◆ TRECHO DO TEXTO
^^^^^^^^^^^^^^^^

Foi o explosivo cinema marginal, cujo filme-manifesto, O bandido da luz vermelha, completa 55 anos neste final de 2023. Trata-se de um clássico da contracultura, que até hoje impressiona não só pelo vigor, como também, inclusive, por sua aposta na degradação da vida brasileira sob o capitalismo agônico. O que naquele tempo parecia pesadelo de uma imaginação distópica hoje se corporifica na cracolândia e na barbárie boçal do bolsonarismo, entre outros horrores.

Dirigido pelo estreante Rogério Sganzerla,  então com 22 anos, 
O bandido da luz vermelha foi um cult instantâneo, surpreendendo as sensibilidades colonizadas com uma proposta que era principalmente paulista, pobre em recursos mas rica em criatividade. 

E, acima de tudo, transgressora da linguagem cinematográfica tradicional, pois mais chegada ao universo dos cabarés e dos tipos decadentes da zona do meretrício do centro velho de São Paulo (enquanto o cinema novo, predominantemente carioca, tinha como referências principais os trabalhadores e favelados). 

O rigor histórico nos manda considerar Ozualdo Candeias como o verdadeiro pai do cinema marginal, com seu belíssimo A margem, de 1967. 

Este, contudo, sendo tão pessoal e diferente de tudo que se fazia no Brasil, acabou não tendo seguidores, enquanto o bandido de Sganzerla inspirou Júlio Bressane, Carlos Reichenbach, Andrea Tonacci, Neville D'Almeida, Emílio Fontana e muitos outros.

Quanto ao filme em si, foi uma genial transposição de um dos principais clássicos da 
nouvelle vague francesa, 
O demônio das onze horas (d. Jean-Luc Godard, 1965) para o ambiente esculhambado da boca-do-lixo, com narração brega ao estilo dos programas policiais radiofônicos (Gil Gomes & cia.) e participação de artistas marcantes da era do rádio, como o humorista Pagano Sobrinho e o cantor Roberto Luna. 

Paulo Villaça consegue sustentar bem seu personagem, o qual, claro, tinha bem mais a ver com o Ferdinand Griffon (Jean-Paul Belmondo) do filme francês do que com o João Acácio Pereira da Rocha, o bandido da luz vermelha brasileiro (tal apelido, vale lembrar, foi inspirado no red light bandit dos EUA, Caryl Chessman).

E a frase mais marcante, repetida ad nauseam fora das salas de exibição, era "o 3º mundo vai explodir, quem 'tiver de sapato num sobra". (por Celso Lungaretti)

^^^^^^^^^^^^^^^^

No texto sobre o cinema marginal, reescreva o trecho de "Paulo Villaça consegue" até "EUA, Caryl Chessman).", trocando "personagem" por "papel".

^^^^^^^^^^^^^^^^

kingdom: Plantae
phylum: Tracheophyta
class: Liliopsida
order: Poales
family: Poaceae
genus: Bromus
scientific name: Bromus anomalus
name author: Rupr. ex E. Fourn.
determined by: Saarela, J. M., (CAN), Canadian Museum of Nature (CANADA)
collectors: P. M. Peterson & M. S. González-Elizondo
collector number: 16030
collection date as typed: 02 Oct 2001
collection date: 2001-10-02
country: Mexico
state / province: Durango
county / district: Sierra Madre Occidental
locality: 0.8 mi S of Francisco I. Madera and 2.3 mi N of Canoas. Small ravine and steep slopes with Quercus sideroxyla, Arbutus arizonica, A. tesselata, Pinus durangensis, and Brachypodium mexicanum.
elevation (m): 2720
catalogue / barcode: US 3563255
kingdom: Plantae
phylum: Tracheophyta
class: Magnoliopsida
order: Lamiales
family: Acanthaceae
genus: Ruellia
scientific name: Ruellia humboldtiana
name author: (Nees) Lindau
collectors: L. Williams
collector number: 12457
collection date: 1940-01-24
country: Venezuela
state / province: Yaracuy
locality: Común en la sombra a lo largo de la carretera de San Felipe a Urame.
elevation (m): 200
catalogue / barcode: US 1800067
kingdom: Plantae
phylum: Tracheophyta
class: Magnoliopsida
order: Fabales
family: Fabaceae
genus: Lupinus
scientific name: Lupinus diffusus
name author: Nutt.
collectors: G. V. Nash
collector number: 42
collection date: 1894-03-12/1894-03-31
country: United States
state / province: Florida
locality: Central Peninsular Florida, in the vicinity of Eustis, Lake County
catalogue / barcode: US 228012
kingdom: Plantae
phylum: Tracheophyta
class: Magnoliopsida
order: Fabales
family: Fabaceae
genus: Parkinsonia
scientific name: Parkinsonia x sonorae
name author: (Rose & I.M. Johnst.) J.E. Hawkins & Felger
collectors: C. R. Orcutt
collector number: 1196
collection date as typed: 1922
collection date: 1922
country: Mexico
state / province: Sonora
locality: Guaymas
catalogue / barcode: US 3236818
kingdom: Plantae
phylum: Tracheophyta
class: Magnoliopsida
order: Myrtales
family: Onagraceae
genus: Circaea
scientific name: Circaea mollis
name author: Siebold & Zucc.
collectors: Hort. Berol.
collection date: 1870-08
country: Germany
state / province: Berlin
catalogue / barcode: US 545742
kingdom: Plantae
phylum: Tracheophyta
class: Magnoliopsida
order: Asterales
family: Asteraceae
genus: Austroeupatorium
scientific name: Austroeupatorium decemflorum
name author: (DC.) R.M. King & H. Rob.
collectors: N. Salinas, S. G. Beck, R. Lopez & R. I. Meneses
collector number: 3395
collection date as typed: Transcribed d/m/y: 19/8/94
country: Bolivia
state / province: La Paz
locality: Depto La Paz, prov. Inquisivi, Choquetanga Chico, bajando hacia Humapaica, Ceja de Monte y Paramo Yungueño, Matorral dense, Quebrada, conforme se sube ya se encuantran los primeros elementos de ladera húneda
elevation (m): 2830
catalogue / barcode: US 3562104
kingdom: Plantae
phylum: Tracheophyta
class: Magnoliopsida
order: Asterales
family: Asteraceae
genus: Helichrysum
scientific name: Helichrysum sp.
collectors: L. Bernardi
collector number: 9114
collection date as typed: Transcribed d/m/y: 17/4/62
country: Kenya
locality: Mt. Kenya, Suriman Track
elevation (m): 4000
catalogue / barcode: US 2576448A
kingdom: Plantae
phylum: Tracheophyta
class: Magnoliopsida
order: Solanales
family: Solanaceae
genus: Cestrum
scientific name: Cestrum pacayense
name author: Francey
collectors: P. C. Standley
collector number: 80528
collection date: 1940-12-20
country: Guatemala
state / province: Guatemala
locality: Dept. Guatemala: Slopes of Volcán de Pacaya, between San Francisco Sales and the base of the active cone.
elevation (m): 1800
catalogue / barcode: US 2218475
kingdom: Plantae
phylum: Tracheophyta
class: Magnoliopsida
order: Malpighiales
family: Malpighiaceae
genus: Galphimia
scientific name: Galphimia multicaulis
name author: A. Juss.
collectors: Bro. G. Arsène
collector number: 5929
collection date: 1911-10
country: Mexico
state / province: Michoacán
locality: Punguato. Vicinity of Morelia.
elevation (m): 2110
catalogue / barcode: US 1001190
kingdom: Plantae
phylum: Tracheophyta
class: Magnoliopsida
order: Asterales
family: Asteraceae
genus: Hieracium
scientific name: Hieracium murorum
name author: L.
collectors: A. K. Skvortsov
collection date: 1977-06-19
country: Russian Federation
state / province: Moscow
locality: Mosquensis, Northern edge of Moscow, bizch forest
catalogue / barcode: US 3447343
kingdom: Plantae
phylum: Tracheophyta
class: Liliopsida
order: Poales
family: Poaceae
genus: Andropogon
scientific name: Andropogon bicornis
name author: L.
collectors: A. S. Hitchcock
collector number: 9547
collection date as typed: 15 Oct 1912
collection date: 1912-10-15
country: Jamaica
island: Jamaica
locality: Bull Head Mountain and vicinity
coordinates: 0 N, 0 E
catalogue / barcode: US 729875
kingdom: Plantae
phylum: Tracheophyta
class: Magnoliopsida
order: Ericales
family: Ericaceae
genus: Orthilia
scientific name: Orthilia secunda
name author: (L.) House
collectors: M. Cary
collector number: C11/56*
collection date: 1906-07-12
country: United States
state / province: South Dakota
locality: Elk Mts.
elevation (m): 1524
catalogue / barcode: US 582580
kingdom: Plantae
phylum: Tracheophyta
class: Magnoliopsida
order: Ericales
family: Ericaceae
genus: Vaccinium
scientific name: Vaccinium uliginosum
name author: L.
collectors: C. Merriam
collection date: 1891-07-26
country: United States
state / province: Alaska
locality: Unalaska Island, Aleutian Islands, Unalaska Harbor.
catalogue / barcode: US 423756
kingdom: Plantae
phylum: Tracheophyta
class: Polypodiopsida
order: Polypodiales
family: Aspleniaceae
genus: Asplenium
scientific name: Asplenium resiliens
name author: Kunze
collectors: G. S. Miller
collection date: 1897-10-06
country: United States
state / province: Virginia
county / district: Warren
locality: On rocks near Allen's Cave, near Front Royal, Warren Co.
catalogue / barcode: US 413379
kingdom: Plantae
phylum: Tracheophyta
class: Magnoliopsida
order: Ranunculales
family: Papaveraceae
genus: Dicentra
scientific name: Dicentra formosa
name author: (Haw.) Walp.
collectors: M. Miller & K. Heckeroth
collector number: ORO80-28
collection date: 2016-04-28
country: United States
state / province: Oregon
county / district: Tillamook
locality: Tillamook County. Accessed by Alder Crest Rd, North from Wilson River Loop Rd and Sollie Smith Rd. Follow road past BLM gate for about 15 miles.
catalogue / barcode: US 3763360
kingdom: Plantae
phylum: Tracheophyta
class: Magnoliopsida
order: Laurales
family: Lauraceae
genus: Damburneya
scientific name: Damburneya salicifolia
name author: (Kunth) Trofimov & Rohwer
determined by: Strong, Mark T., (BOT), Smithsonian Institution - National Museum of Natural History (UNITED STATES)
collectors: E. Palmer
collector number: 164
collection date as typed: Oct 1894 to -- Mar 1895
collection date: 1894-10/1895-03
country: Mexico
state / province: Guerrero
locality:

^^^^^^^^^^^^^^^^

◆ RESOLUÇÃO
Paulo Villaça consegue sustentar bem seu papel, o qual, claro, tinha bem mais a ver com o Ferdinand Griffon (Jean-Paul Belmondo) do filme francês do que com o João Acácio Pereira da Rocha, o bandido da luz vermelha brasileiro (tal apelido, vale lembrar, foi inspirado no red light bandit dos EUA, Caryl Chessman).